Pada masa Dalem Suriawinata tadi, Purwakarta pernah mengalami kerusuhan besar, yang disebabkan oleh beberapa gerombolan berandal Tionghoa-sengke. Bangsa asing ini kedatangannya benar-benar mengobrak-abrik kota, malahan memporak-porandakan sepanjang jalan Purwakarta – Wanayasa : merusakkan perkampungan, menceraiberaikan penduduk pedesaan. Huru-hara merembet ke sekitarnya, sehingga menimbulkan perang kecil mengharu-biru Negara, terkenal dalam sejarahnya : Rusuh Purwakarta atau Perang Makaw (Ma-kao), sampai ada sungai dan desa yang dinamakan Cikao, serta ada sebutan tanjakan Rancadarah antara Purwakarta dengan Wanayasa.
“......... Ceritera ‘Perang Makao’ tadi.
Pada tahun 1832 jaman Dalem Suriawinata itu, datanglah beberapa rombongan Tionghoa-sengke, datang dari (negeri) seberang mengisi tanah tak bertuan di Cilangkap wilayah Purwakarta, menumpang bercocoktanam, membabat hutan membuka tanah di sekelilingnya; namun entah bagaimana asal mulanya, tanpa sepengetahuan pemerintah, sebab tidak berapa lama kemudian dari mula pertama melintasi hutan membuat jalan langsung saja secara bersamaan membuat kerusuhan menyerbu ke Purwakarta bahkan menembus ke Karawang sekalian! ......... “
Di dalam Encyclopaedie van Nederlandsch Indie, 1918 pada halaman 450 tertulis sebagai berikut: "......... Als ernstige rustverstoringen in het Krawangsche zijn te noemen een opstand onder Bagoes Djabin in 1816 en het Chineezenoproer in 1832 bij welk laatse oproer alle Europesche huizen te Poerwakarta door brand werden vernield en de natuuronderzoeker Macklot (zie aldaar) den dood vond.

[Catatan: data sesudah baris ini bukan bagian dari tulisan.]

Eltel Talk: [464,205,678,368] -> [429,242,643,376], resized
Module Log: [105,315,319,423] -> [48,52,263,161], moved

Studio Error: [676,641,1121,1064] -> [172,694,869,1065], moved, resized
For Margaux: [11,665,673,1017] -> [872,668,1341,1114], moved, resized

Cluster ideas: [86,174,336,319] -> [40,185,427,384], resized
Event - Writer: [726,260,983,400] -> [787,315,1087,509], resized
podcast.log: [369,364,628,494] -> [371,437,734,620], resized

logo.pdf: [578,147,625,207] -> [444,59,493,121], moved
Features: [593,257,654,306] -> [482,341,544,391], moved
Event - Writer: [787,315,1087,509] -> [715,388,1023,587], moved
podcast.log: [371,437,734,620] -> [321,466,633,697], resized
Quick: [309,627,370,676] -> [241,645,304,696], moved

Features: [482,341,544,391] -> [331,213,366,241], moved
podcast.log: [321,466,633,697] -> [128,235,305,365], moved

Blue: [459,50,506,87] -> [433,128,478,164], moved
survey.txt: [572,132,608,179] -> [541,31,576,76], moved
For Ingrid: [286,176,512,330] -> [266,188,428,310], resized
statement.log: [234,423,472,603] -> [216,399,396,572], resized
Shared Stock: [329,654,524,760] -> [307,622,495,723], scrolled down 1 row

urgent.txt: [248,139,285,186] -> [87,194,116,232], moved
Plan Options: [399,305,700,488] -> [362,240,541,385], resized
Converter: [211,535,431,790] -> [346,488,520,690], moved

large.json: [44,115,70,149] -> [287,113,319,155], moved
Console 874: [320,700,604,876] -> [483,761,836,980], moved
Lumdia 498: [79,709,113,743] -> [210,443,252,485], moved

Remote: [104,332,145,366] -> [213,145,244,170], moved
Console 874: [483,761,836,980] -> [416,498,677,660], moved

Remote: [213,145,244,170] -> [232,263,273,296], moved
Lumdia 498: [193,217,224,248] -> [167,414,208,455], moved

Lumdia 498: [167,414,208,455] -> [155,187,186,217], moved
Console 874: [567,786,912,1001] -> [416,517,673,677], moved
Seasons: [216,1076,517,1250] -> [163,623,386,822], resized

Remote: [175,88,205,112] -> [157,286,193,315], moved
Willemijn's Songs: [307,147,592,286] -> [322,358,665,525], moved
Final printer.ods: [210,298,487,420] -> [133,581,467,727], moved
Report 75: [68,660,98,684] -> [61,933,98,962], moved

Door militair optreden werd de rust spoedig hersteld."
Sementara terjemahannya dalam bahasa Indonesia sebagai berikut: "......... Jika sisa gangguan serius di Krawang disebut pemberontakan Bagus Djabin pada 1816 dan pemberontakan China pada tahun 1832 di mana kerusuhan Purwakarta terakhir semua rumah Eropa dihancurkan oleh api dan naturalis Macklot (lihat qv ) menemui ajalnya. Aksi militer untuk perdamaian dipulihkan segera."
Demikian pula yang tertulis di dalam Encyclopaedie van Nederlandsch Indie, sebagai berikut: "In 1832 werd zij tijdens een Chineezen oproer gedeeltelijk door brand vernield ook het district Sindangkasih van het regentschap Krawang zal eerlang den naam Poerwakarta dragen."
Sementara terjemahannya dalam bahasa Indonesia sebagai berikut: "Pada tahun 1832 distrik Sindangkasih Kabupaten Karawang itu sebagian dihancurkan oleh api selama kerusuhan Cina akan segera menggunakan nama Purwakarta."